Алексей тихо выбрался из комнаты с красными щеками и ушёл в свою комнату, потрясённый и обуреваемый множеством мыслей. Столько стыдного и страшного разом давно он не слышал. В то же время, что ж тут можно поделать, как избегнуть? Что вот мог бы ей посоветовать, девушке, которая хочет любить и быть счастливой, несмотря на свой недуг, но не хочет делать несчастным кого-либо ещё? Что он мог бы ей посоветовать? И как не говорить ей об этом с ними, ведь они, получается, её семья, другой семьи у неё нет… Да, пожалуй, теперь он и ощутил яснее ясного, что они - семья, и все беды и проблемы у них общие, и это нормально, этого жизнь требует…
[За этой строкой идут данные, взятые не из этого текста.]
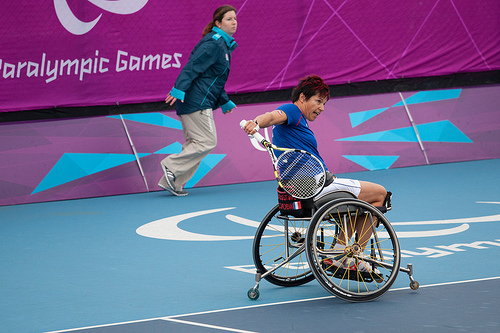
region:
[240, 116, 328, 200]
tennis racket in woman's hand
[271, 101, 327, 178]
blue t-shirt on woman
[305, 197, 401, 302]
wheel on woman's wheelchair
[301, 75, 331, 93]
dark red highlights in woman's hair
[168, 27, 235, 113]
blue jacket on girl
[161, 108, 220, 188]
khaki pants on girl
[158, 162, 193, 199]
beige sneakers on girl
И вот, Ясь был первым ребёнком, которого за долгое время они знали так близко. Алексей думал, не будет ли это для них слишком печально, не будет ли напоминанием о собственной невозможности иметь здоровое потомство, но кажется, сколько смотрел он в их лица, когда они общались с мальчиком - нет, не было. Может быть, оттого, что был он уже вовсе не младенец, и что не слишком большой была между ними разница в возрасте, соответствующая братьям и сёстрам, а не детям и родителям?
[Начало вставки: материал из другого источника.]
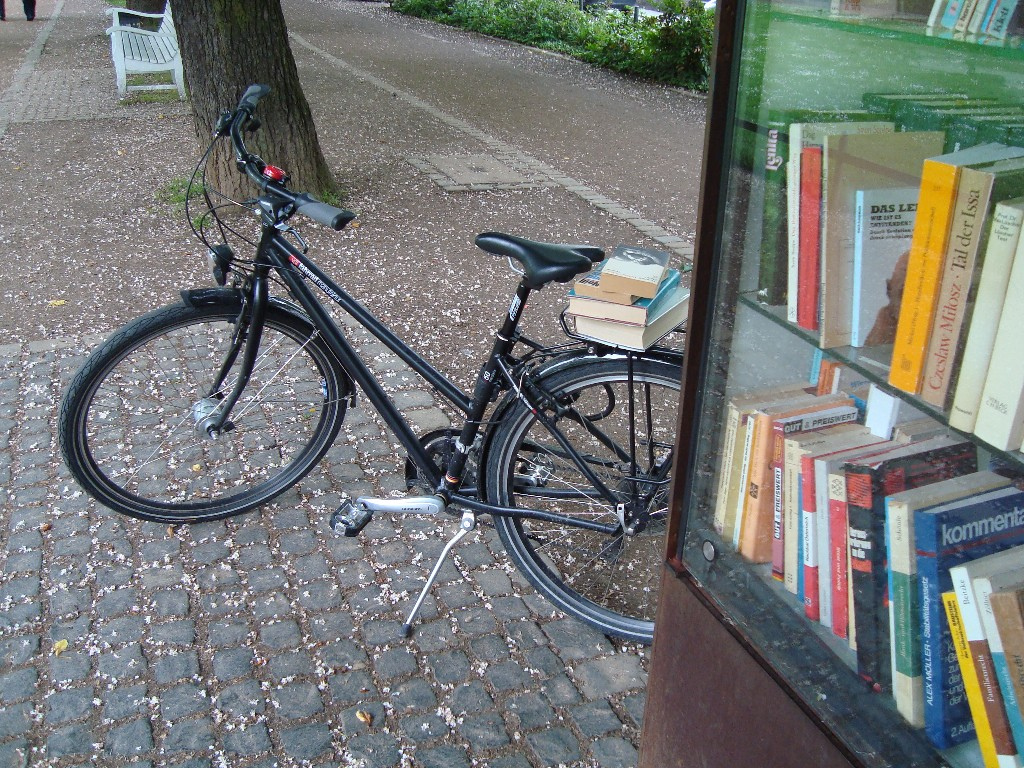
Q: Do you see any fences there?
A: No, there are no fences.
Сам он с удивлением осознавал, что ему нравится наблюдать за мальчиком и возиться с ним. Конечно, и прежде ему случалось общаться с детьми младше себя, не всегда везло иметь товарищами по играм сверстников, и это обычно печалило его. Однако здесь разница в возрасте неожиданно не расстраивала, хотя казалось бы, вкупе с языковым барьером, должна была саму возможность дружбы свести на нет. Но то ли дело было в том, что у него был сверстник в лице Ицхака, и одиночества не было, то ли в том как раз была причина, что Яся нужно было учить, присматривать за ним. Прежде на Алексея не ложилось никакой ответственности, прежде он не ощущал себя по отношению к кому-нибудь старшим. Это было ново и интересно. И то, что Ясь обращался к нему чаще, чем к другим, наполняло тихой гордостью.